PayPal Holdings Inc. (NASDAQ: PYPL) on February 3, 2026 reported fourth-quarter 2025 financial results that fell short of analysts’ expectations, highlighting challenges for the fintech giant amid intensifying competition and slowing growth. The company posted $8.68 billion in revenue, below forecasts and reflecting weaker performance in key payment segments. Adjusted earnings were $1.23 per share, also missing consensus estimates of about $1.29.
The shortfall in both top and bottom lines translated into market headwinds: PayPal’s stock slid sharply, with shares falling by about 18 % in reaction to the results and guidance for continued pressure on earnings in the coming quarters.
In response to the disappointing performance, PayPal’s board announced a leadership transition. Alex Chriss, who had been serving as CEO, will step down effective March 1, 2026, with Enrique Lores — former president and CEO of HP Inc. and current PayPal board chair — named as his successor. During the transition period, PayPal’s chief financial and operating officer, Jamie Miller, will act as interim CEO.
Why It Matters
The earnings miss underscores growing challenges in the digital payments industry, where PayPal faces stiff competition from rivals such as Apple Pay, Google Wallet, Stripe and other innovative fintech platforms.
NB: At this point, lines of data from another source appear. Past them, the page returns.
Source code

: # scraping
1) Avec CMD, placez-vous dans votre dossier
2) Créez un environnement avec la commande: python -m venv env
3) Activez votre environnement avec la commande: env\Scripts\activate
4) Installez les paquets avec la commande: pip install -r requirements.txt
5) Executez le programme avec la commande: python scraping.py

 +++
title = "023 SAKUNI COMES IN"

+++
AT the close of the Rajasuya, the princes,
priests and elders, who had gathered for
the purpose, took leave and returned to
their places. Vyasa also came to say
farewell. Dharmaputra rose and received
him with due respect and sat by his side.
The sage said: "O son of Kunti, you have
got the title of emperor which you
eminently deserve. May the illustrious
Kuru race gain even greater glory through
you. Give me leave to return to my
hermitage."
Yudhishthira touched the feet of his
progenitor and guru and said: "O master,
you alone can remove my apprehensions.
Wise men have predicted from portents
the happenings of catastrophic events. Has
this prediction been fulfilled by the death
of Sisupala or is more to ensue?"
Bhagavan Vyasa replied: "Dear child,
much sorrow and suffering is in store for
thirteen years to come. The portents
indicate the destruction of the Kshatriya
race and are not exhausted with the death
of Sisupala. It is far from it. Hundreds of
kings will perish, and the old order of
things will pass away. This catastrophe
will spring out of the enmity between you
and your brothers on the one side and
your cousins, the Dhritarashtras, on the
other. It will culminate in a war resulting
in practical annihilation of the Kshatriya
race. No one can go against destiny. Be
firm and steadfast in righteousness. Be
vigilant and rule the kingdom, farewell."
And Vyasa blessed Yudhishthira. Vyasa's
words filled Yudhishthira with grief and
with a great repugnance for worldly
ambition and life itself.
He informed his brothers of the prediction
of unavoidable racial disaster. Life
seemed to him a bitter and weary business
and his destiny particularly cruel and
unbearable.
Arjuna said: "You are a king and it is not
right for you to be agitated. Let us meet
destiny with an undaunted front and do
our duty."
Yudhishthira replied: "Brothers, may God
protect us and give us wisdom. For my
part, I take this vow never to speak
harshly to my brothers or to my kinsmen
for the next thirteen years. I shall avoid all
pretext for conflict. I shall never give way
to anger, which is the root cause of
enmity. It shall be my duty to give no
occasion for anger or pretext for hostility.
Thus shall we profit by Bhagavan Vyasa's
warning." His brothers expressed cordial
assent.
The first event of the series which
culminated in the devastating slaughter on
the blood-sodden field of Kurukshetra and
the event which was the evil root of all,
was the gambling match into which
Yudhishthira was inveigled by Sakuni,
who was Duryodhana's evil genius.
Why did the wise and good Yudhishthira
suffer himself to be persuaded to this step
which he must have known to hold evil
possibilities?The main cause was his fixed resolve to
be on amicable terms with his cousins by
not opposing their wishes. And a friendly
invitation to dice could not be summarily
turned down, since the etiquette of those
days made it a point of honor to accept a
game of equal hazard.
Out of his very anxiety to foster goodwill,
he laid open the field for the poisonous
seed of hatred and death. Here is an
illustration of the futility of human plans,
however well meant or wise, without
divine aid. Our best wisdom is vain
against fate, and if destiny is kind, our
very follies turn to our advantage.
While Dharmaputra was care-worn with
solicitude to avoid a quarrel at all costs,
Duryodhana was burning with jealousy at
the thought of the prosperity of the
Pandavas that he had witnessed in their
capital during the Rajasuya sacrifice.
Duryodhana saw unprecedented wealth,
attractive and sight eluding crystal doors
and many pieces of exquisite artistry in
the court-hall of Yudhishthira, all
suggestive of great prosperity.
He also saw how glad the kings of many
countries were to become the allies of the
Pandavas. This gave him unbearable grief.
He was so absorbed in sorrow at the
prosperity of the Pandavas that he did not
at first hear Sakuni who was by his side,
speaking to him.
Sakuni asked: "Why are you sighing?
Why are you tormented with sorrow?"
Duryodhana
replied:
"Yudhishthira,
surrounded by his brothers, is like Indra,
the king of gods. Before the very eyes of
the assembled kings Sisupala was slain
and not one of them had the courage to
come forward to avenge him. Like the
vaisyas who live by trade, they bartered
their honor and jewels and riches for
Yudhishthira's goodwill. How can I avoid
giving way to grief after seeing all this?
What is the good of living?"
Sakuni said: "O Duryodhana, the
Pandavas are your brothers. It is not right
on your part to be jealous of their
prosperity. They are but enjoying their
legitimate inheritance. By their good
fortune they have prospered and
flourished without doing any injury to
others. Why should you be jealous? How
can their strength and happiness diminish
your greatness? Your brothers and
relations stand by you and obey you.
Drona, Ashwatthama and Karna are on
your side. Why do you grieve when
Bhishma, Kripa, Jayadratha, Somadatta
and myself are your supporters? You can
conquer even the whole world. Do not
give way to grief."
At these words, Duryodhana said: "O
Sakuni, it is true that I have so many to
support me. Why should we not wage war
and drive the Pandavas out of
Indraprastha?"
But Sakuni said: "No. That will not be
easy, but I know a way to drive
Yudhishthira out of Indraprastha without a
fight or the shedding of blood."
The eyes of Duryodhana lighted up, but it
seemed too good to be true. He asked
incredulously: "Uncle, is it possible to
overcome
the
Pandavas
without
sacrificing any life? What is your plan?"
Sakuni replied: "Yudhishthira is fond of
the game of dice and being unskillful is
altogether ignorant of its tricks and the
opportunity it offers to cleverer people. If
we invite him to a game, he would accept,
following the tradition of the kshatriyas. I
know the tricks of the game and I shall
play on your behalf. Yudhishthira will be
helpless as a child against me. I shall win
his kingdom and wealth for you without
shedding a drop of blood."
Slower growth in branded checkout services — historically a high-margin revenue driver — has been cited as a key factor behind the weaker results, contributing to investor concerns about PayPal’s ability to sustain momentum.
The leadership change reflects a broader recognition within the company that PayPal must accelerate execution and adapt its strategy more quickly to market shifts. Lores — with deep operational experience — is expected to prioritize operational discipline and reinvigorate growth across core and adjacent business lines.
Trend Impact
PayPal’s results and subsequent CEO transition arrive at a pivotal moment when digital payments are evolving rapidly, and consumer preferences are shifting. While total payment volume grew modestly, the deceleration in key segments points to mounting pressure on legacy fintech players to innovate faster. Investors will closely watch PayPal’s ability to leverage its broad user base, expand offerings such as BNPL (buy now, pay later) and enhance strategic products like Venmo to regain competitive footing.
The earnings report’s market impact, coupled with weakening revenue and shifts in leadership, could lead to recalibrated expectations among analysts and investors about the company’s trajectory in 2026 and beyond.